真半身で身体を捻って突くと長い距離が稼げます。(あと斜め上とお腹を出すこと)
突きの指導では、腰が上手く使えない選手に対し、突きを相手の顔の前で止めるのではなく、顔の後方へ貫通させる指導をされていました。
【攻防の反応力を磨く 連続ミット蹴り】
テコンドー用のハンドミットを使って自由に蹴りの練習です。
ここではミットを持つ人のスキルが問われます。
動きの中からミットを自在に構え、攻撃させます。
攻撃する方は、瞬時に距離間を測り攻撃を繰り返し咄嗟の反応力も養っています。
・単発の蹴り
・蹴りの変化(中段 → 上段)・(刻み蹴り → 裏回し蹴り)
・突き → 蹴り
・スピン(後ろ回し蹴り)
・足払い → 突き
・蹴り → スピン
・突き → 蹴り → ダッキング
・突き → 引き込み(裏回し蹴り)
・背面への蹴り
・ゼロ距離からの蹴り
・逆体にスイッチしての蹴り
・足払いを捌いてからの突き
【しなやかな蹴りと柔らかい上体を作る 高速蹴りの攻防】
ここまで蹴り(攻撃)の練習ばかりでしたが、蹴られると最大3失点しますのでガードも出来なくてはなりません。

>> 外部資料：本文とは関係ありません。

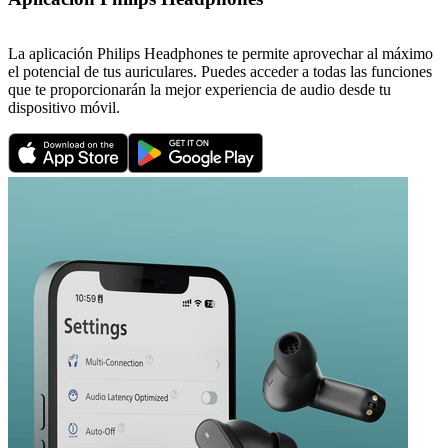
La aplicación Philips Headphones te permite aprovechar al máximo
el potencial de tus auriculares. Puedes acceder a todas las funciones
que te proporcionarán la mejor experiencia de audio desde tu
dispositivo móvil.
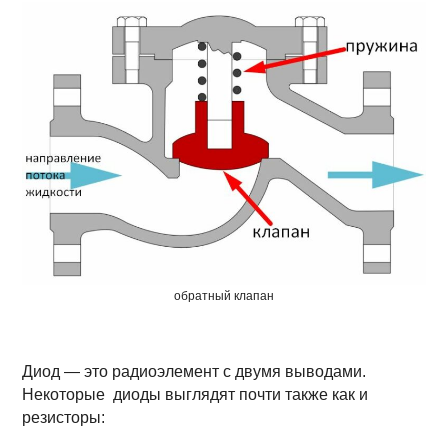
обратный клапан
Диод — это радиоэлемент с двумя выводами.
Некоторые диоды выглядят почти также как и
резисторы:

メンホーをつけた選手が膝立ちで構え両手でブロックし、攻撃側は蹴りの変化と連続蹴りの体勢作りを身につけることが目的です。
人間の心理として、蹴りが飛んで来たら怖くて目を瞑ってしまいますが、これは「慣れ」と言います。
あえて膝立ちさせている意味は、顔の高さを下げ上段に蹴りが多く飛ばすこと。
両手での受けは、手を出しているだけでは吹っ飛ばされてしましますので、瞬間脇を締めて張る意識です。
連続蹴りについてこれない選手は、次第に両手のガードの外に頭が移動しそこを狙われてしまいます。
蹴る側は、膝下を柔らかく使う意識を持ちます。
足を降ろさず何本も連続して蹴りますが、疲れて降ろした瞬間また地面の反動を使って間髪入れずに何本も蹴ること。
膝立ちの次は、利き構えで片膝立ちし繰り替えしますが今度は足払いが飛んできます。
下の意識を持つとともに上段のガードを両手でします。
また、上体を柔らかく使いスウェイバックも取り入れていました。
受け側のポイントは、
・目を瞑らない
・脇を締め腕を張って捌く
・顔を振らない
・上体が前に突っ込まない
・上体を柔らかく
上級者コースの練習メニューの紹介でしたが、何より今井監督の分かり易い例えを交えた説明に感心させられます。